KARDEŞ GİBİYDİLER

Yumurta tavuk hikayesi gibidir; sistem/devlet mi suçlu doğurur, yoksa suç mu devletlerin varlığını yaratır? Aslında suçun çıkış kaynağı eşitsizliği, her türlü geri kalmışlığı körükleyen; devlet mekanizmaları değildir diyebilir miyiz?

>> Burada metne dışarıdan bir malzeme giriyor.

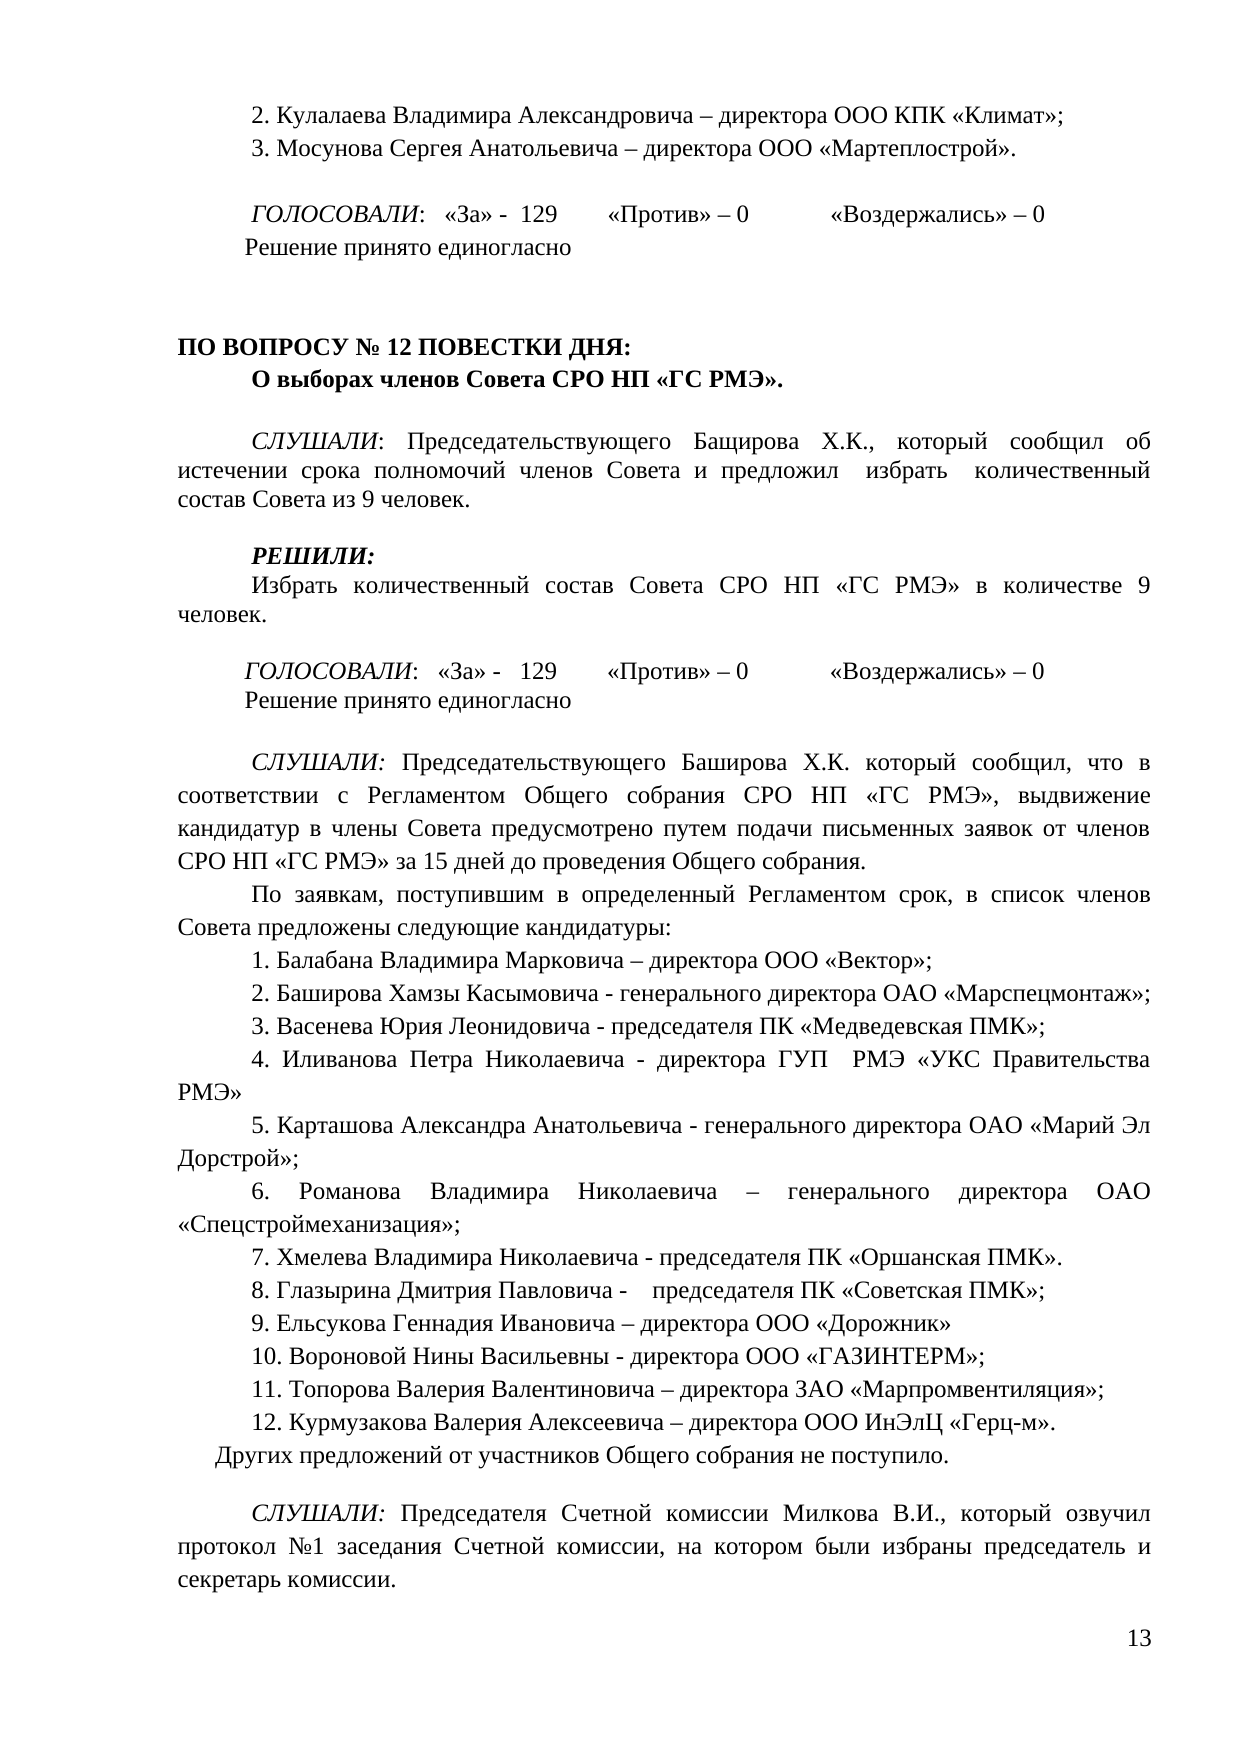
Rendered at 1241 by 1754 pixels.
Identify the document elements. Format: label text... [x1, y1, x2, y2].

Tüm bunları anlatan bir film: Kardeş Gibiydiler

Tüm dünya devletlerinde yoksul mahalleler; suçun yatağı, suçu yeniden üreten yerler olarak resmedilir ve fakat onları yoksulluğa, çaresizliğe itmenin, gözden çıkarmanın da suç olduğu; hatta suçun en büyüğü olduğu gözlerden saklanır…

Adaletsizliğin, eşitsizliğin, ötekileştirmenin yaşandığı yerlerde isyanın, “suçun” doğmamasını beklemek; biraz da abesle iştigal değilse, nedir ki?

Islaha Kendilerinden Başlasalar Keşke…

Dezavantajlı, yoksulluğun, suçun içinde büyüyen çocuklardan -tam da arzu edildiği gibi-; aksini beklemek mümkün mü?

Sonra o çocukları ıslah etmek, “iyi insan yetiştirmek” için tıktığınız ıslah evleri, gerçekte kaç kişi üzerinde etkili oldu; kaçını geri kazabildiniz?

Hell’s Kitchen’da, ergenliğe yeni girin 4 çocuğun; suçla, ıslahhaneyle ve orada geçirdikleri bir yıl sonucunda da kararan hayatlarına dair, yaşam öykülerinden senaryolaştırılmış; “Sleepers/Kardeş Gibiydiler; suçun, suçlunun iç içe  geçtiği, bir film.

4 çocuk ergen, ıslahevini gardiyanların insanlık dışı muameleleri, şiddeti ve tacizlerine maruz kalırken; çocuklukları ve gelecekleri de ellerinden çalınır ve suç sarmalı yeniden ve yeniden kendini doğurur…

İçlerinde en masum kimdi, sorgusuyla izleyeceğiniz 1996 yapımı, filmin yönetmenliğini Barry Levinson yapıyor. Lorenzo Carcaterra’nın, aynı adlı romanından senaryolaştırılması da Levinson ve Carcaterra tarafından yapılmış.

Dustin Hoffman, Robert De Niro, Brad Pitt, Kevin Bacon gibi Hollywood’un ünlü aktörlerinin başrollerde olduğu; drama, gerilim karışımı, 147 dakikalık ruhsal olarak yorucu olsada; görülesi filmlerden.

Hayatında ceza veya ıslahevi deneyimi  yaşayanlar için, tetikleyici olma ihtimali de mevcut… Ne yazık ki…

Sonraki yıllarda ülkemizde de gösterilen; “Suskunlar” dizinin de çıkış  noktası olmuş filmimiz.

Ayrıca, filmin müziklerini John Williams yapmış. “En İyi Film Müziği” dalında; OSCAR’a da aday gösterilmiş.

Ne izlesem diye arayışta olanlara, belki geçmişte izlemiş; ama hafıza tazelemek isteyenlerin de yeniden göremeyi isteyeceği filmlerden derim. Siz de bu haftanın biraz düşünerek geçmesi, eski filmlerin kalitesiyle harmanlanmasını istiyorsanız izlemiş olsanız bile mutlaka yeniden izlemelisiniz.